20twenty
- Company type: Private
- Industry: Banking
- Founded: 2001
- Defunct: 2006
- Fate: Bankruptcy
- Headquarters: Cape Town, South Africa
- Area served: South Africa
- Key people: Christo Davel (CEO);
- Products: Retail banking
- Number of employees: ~100 (2006)
- Website: www.20twenty.com

= 20Twenty (bank) =

20Twenty was an online South African retail bank that specialized in no-frills digital banking. It focused on offering low transaction costs with low interest rates on loans whilst offering higher interest rates on savings.

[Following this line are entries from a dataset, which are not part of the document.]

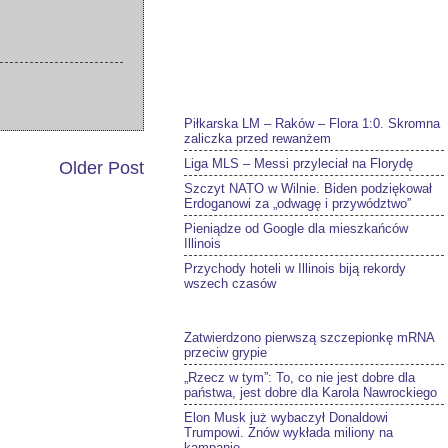
Piłkarska LM – Raków – Flora 1:0. Skromna
zaliczka przed rewanżem
Liga MLS – Messi przyleciał na Florydę
Older Post
Szczyt NATO w Wilnie. Biden podziękował
Erdoganowi za „odwagę i przywództwo”
Pieniądze od Google dla mieszkańców
Illinois
Przychody hoteli w Illinois biją rekordy
wszech czasów
Zatwierdzono pierwszą szczepionkę mRNA
przeciw grypie
„Rzecz w tym”: To, co nie jest dobre dla
państwa, jest dobre dla Karola Nawrockiego
Elon Musk już wybaczył Donaldowi
Trumpowi. Znów wykłada miliony na
kampanię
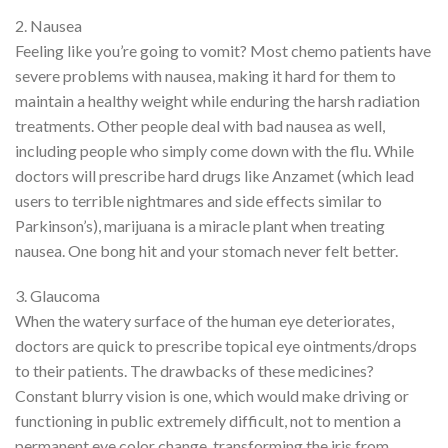
2. Nausea
Feeling like you’re going to vomit? Most chemo patients have
severe problems with nausea, making it hard for them to
maintain a healthy weight while enduring the harsh radiation
treatments. Other people deal with bad nausea as well,
including people who simply come down with the flu. While
doctors will prescribe hard drugs like Anzamet (which lead
users to terrible nightmares and side effects similar to
Parkinson’s), marijuana is a miracle plant when treating
nausea. One bong hit and your stomach never felt better.
3. Glaucoma
When the watery surface of the human eye deteriorates,
doctors are quick to prescribe topical eye ointments/drops
to their patients. The drawbacks of these medicines?
Constant blurry vision is one, which would make driving or
functioning in public extremely difficult, not to mention a
permanent eye color change, transforming the iris from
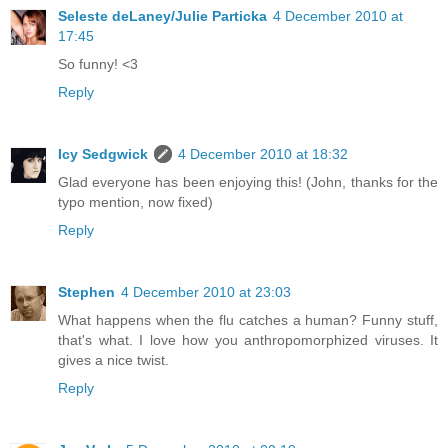
Seleste deLaney/Julie Particka
4 December 2010 at
17:45
So funny! <3
Reply
Icy Sedgwick
4 December 2010 at 18:32
Glad everyone has been enjoying this! (John, thanks for the
typo mention, now fixed)
Reply
Stephen
4 December 2010 at 23:03
What happens when the flu catches a human? Funny stuff,
that's what. I love how you anthropomorphized viruses. It
gives a nice twist.
Reply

By the time of its closure in 2006 it had an estimated client base of 20,000 to 40,000 account holders. The bank was known for its customer service and loyal client base.
==History==
It was founded in July 2001 by South African internet entrepreneur Christo Davel. Due to the length of time and complicated bureaucratic process of setting up a bank in South Africa the company entered into a partnership with existing South African bank Saambou to use their banking license.

In the agreement Saambou obtained a 65% share in the company. It initially only offered customers a single account that was a combined current account and savings account and issued a single Master-Card that functioned as a credit and debit card. Shortly after the bank's launch its parent bank Saambou collapsed in 2002 resulting in the freezing of 20Twenty accounts.

After 18 months of negotiations 20Twenty was sold to Standard Chartered for US$10 million (R61 million) in August 2003. In November 2005 Standard Chartered put the bank up for sale. Two months later in January 2006 Standard Charted announced that it would be closing 20Twenty after failing to find a buyer.